## TASK DIRECTIONS
Show every line in the records below that contains the string "private". Case counts.

## GIVEN INFORMATION

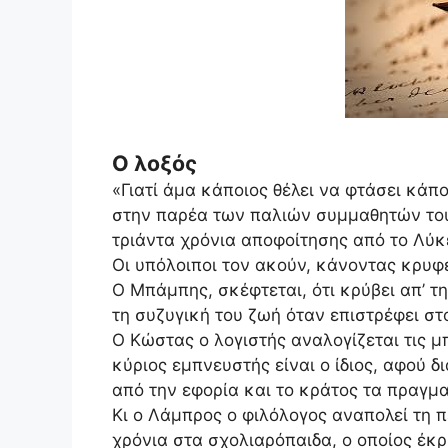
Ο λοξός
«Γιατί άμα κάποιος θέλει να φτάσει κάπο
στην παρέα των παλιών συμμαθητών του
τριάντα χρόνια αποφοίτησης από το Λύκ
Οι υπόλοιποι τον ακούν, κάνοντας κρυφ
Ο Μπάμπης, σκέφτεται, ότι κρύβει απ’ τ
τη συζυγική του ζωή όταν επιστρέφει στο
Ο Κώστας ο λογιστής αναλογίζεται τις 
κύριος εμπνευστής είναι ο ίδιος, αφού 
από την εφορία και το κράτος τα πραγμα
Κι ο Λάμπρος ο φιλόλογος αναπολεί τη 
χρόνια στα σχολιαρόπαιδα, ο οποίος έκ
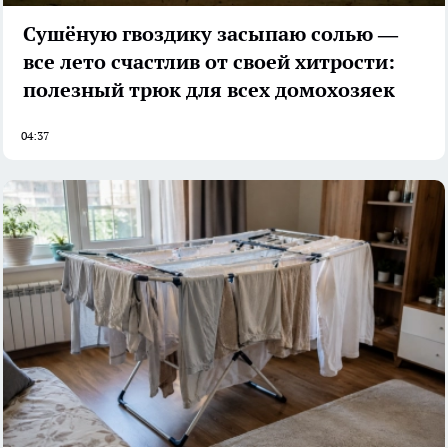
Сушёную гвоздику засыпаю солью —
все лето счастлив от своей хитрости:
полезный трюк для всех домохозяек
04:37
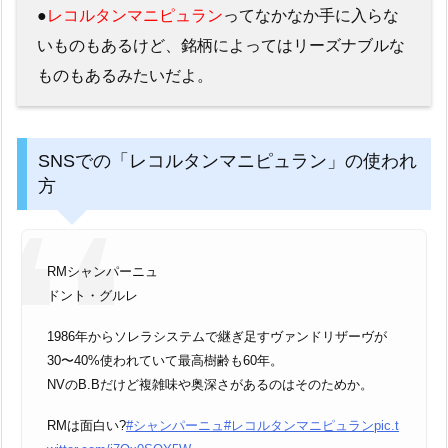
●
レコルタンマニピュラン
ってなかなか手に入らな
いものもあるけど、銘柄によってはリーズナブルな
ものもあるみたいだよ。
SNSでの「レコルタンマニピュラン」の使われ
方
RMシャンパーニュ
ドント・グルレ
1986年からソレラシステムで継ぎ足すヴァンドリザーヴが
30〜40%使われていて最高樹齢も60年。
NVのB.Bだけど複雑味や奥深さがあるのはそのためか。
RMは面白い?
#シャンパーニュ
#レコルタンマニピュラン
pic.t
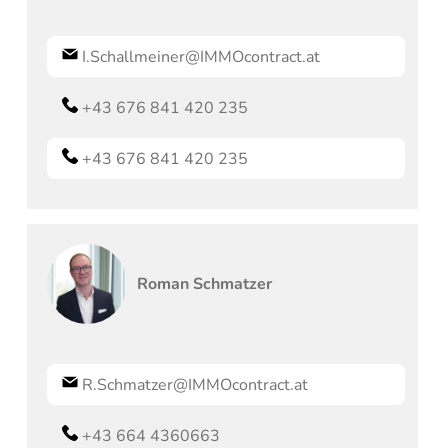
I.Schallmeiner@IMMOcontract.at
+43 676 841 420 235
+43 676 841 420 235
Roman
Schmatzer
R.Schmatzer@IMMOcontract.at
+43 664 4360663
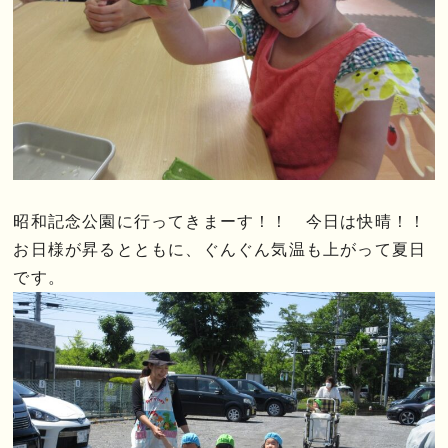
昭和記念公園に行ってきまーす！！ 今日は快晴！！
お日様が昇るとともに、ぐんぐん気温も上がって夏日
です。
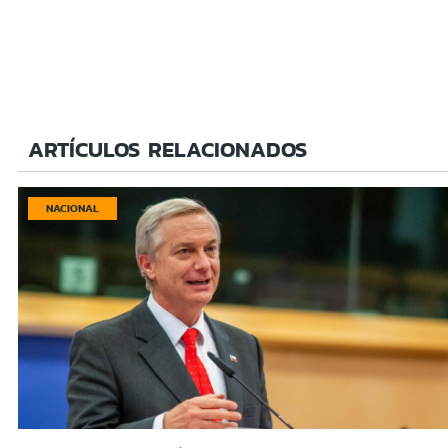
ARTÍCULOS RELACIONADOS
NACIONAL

* * *

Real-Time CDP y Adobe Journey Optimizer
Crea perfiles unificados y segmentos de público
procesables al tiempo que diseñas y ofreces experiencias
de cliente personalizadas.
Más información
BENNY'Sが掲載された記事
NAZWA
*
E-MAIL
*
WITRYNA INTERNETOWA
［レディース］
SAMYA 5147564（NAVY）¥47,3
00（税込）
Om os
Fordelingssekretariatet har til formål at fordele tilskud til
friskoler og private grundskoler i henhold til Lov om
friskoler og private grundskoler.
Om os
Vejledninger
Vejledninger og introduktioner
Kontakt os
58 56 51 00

## ANSWER SECTION
friskoler og private grundskoler i henhold til Lov om
friskoler og private grundskoler.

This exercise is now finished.